(Data Opens)

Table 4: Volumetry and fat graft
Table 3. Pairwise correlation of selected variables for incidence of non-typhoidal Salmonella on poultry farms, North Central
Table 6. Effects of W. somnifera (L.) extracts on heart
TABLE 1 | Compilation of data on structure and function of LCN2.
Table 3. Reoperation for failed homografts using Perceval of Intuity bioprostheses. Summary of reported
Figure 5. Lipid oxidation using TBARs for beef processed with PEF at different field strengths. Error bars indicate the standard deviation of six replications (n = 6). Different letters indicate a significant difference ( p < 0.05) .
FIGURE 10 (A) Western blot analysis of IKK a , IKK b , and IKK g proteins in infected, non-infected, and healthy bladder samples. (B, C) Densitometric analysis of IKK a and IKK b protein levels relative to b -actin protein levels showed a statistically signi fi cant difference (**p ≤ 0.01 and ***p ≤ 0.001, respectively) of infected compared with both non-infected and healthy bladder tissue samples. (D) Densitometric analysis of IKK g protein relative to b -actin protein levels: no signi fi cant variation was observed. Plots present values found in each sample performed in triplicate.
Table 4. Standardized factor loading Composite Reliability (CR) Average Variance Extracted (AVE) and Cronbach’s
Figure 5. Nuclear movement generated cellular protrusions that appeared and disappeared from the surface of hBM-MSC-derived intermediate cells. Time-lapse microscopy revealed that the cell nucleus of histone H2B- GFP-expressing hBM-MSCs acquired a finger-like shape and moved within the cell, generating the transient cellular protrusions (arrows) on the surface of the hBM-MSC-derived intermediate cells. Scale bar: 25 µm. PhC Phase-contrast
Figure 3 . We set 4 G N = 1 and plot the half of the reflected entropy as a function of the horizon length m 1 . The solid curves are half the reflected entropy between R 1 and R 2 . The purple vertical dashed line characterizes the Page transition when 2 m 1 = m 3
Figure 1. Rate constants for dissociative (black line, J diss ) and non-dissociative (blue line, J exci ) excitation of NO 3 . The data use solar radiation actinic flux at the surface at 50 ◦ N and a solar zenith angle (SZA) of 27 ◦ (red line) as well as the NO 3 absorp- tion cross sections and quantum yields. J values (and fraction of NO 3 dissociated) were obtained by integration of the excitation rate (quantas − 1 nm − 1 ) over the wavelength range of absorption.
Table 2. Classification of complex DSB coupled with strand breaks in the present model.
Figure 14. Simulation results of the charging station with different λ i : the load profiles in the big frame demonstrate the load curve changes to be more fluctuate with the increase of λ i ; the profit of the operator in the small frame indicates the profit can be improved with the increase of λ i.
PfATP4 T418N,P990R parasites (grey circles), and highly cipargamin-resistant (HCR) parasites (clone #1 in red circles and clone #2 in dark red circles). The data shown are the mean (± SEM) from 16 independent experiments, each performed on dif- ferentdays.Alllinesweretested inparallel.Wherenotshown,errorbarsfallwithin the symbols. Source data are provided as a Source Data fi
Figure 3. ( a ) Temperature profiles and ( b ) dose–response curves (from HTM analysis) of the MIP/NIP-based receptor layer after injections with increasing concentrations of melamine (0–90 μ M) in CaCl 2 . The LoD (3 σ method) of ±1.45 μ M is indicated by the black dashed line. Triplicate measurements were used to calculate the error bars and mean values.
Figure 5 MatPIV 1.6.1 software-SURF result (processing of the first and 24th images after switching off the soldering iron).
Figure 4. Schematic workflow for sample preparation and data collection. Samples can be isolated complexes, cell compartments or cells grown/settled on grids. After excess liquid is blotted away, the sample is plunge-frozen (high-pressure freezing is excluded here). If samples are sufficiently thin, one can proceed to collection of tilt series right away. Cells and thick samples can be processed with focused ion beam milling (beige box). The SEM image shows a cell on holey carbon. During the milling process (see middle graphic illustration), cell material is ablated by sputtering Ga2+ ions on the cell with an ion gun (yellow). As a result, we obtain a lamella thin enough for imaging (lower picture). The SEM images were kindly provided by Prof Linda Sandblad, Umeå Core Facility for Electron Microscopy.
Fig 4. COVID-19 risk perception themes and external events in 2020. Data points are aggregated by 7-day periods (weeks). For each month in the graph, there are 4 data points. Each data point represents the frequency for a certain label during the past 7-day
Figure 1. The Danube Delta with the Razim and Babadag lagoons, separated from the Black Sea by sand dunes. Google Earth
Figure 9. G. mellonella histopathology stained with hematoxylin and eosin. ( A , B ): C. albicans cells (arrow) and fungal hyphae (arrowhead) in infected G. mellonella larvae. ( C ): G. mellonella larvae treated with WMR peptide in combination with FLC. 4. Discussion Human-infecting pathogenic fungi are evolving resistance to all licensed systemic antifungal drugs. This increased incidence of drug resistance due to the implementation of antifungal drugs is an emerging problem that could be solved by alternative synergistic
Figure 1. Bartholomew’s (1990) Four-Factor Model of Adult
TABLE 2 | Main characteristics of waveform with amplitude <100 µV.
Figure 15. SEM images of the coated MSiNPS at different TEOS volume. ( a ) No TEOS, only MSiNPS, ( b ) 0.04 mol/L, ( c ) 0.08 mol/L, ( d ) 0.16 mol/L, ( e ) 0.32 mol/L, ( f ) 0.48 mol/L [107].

(Data Closes)

* _To do_: When a line in the data above contains the string "different", copy that line.

* _Written answer_:
Figure 5. Lipid oxidation using TBARs for beef processed with PEF at different field strengths. Error bars indicate the standard deviation of six replications (n = 6). Different letters indicate a significant difference ( p < 0.05) .
Figure 14. Simulation results of the charging station with different λ i : the load profiles in the big frame demonstrate the load curve changes to be more fluctuate with the increase of λ i ; the profit of the operator in the small frame indicates the profit can be improved with the increase of λ i.
Figure 15. SEM images of the coated MSiNPS at different TEOS volume. ( a ) No TEOS, only MSiNPS, ( b ) 0.04 mol/L, ( c ) 0.08 mol/L, ( d ) 0.16 mol/L, ( e ) 0.32 mol/L, ( f ) 0.48 mol/L [107].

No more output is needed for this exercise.